THURSDAY 30th October 2003

Part two of the series examines former general and statesman Yitzhak Rabin, assassinated in 1995 while in the midst of implementing the doomed Oslo peace accords.

Profile

"I consider myself to be in the army of peace today." In a speech to the United States Congress as long ago as 1974, soldier turned statesman Yitzhak Rabin described his own campaign to bring harmony to the Middle East. A former general, the Israeli leader shook hands with many enemies of his military past, and ultimately fell in the name of reconciliation.

Agriculture to army

An introverted, independent child, young Rabin was nevertheless influenced by his mother Rosa, a central figure in Tel Aviv's underground Jewish army. He soon abandoned agricultural school to join the Palmah, an elite military unit that would take on Arabs. After fighting in World War II, Rabin commanded a brigade during Israel's 1948 War of Independence, where his tactical expertise earned him the accolade of "Analytical Brain" and many calls to join the government.

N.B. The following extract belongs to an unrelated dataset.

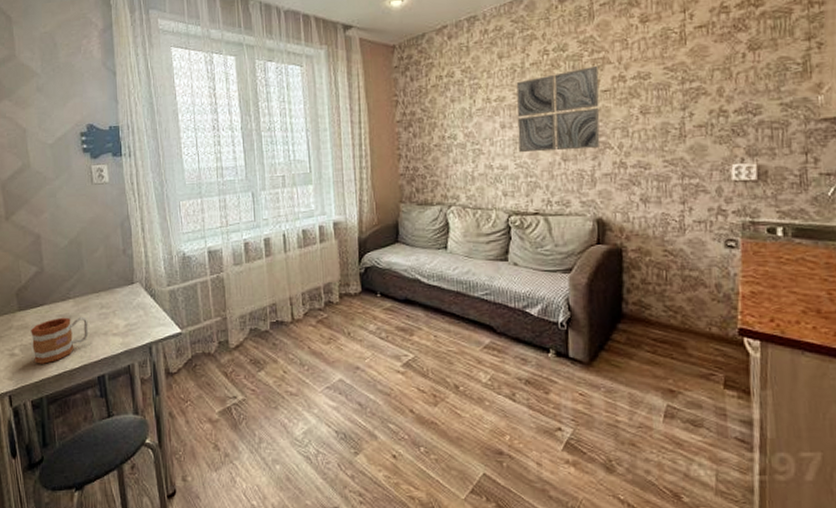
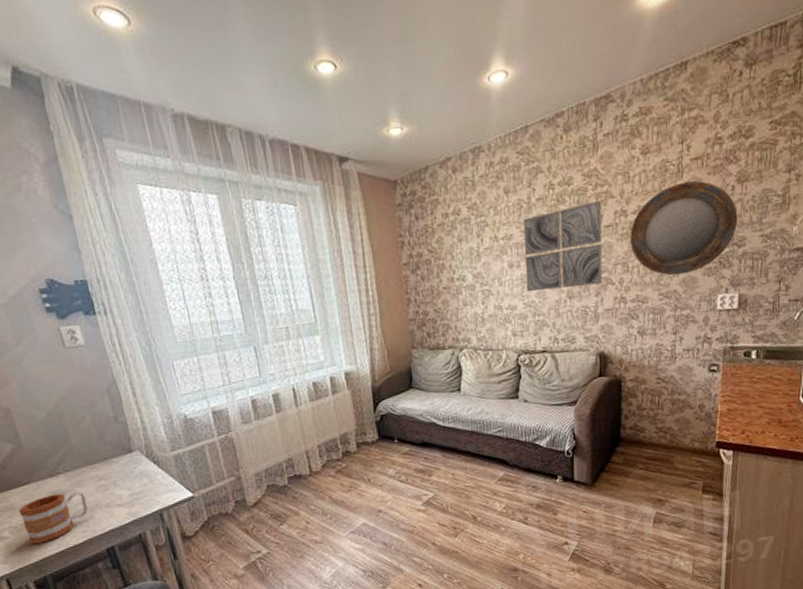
home mirror: none [629,48,752,142] -> present [630,181,738,276]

As Israel's chief of staff during the 1967 Six-Day War, he suffered a nervous collapse but led Israeli forces to victory over three Arab armies in less than a week. Following this great triumph, Rabin was finally persuaded to take a political role, that of United States Ambassador. Despite being what Henry Kissinger called "a diplomat without any diplomacy", Rabin befriended Richard Nixon, and secured US arms packages for Israel.

Election victory

Rabin returned home just in time to witness the 1973 Yom Kippur War. Israeli troops prevailed, but the country's devastation forced Prime Minister Golda Meir from office. When Rabin defeated Shimon Peres in the elections, he became Israel's youngest prime minister, and the first born on home soil.

From the outset, he made peace his priority. The Palestinians' Intifada uprising of 1987, as well as Rabin's own battles with Jewish settlers, made clear the size of his task, but he persevered. After his re-election in 1992, the Oslo peace accords culminated in an historic handshake on the White House lawn, between Rabin and the PLO leader, Yasser Arafat.

Critics on both sides included many Jews, who found these overtures a slap in the face and a major blow for Zionism. The bitterness of those opposed to compromise found a target in Rabin and, in November 1995, a Jewish fanatic assassinated him in the middle of a peace rally. Yitzhak Rabin's death, and the continuing years of turmoil and terror in the Middle East, have rendered hollow his words back in 1993, "Enough of blood and tears. Enough."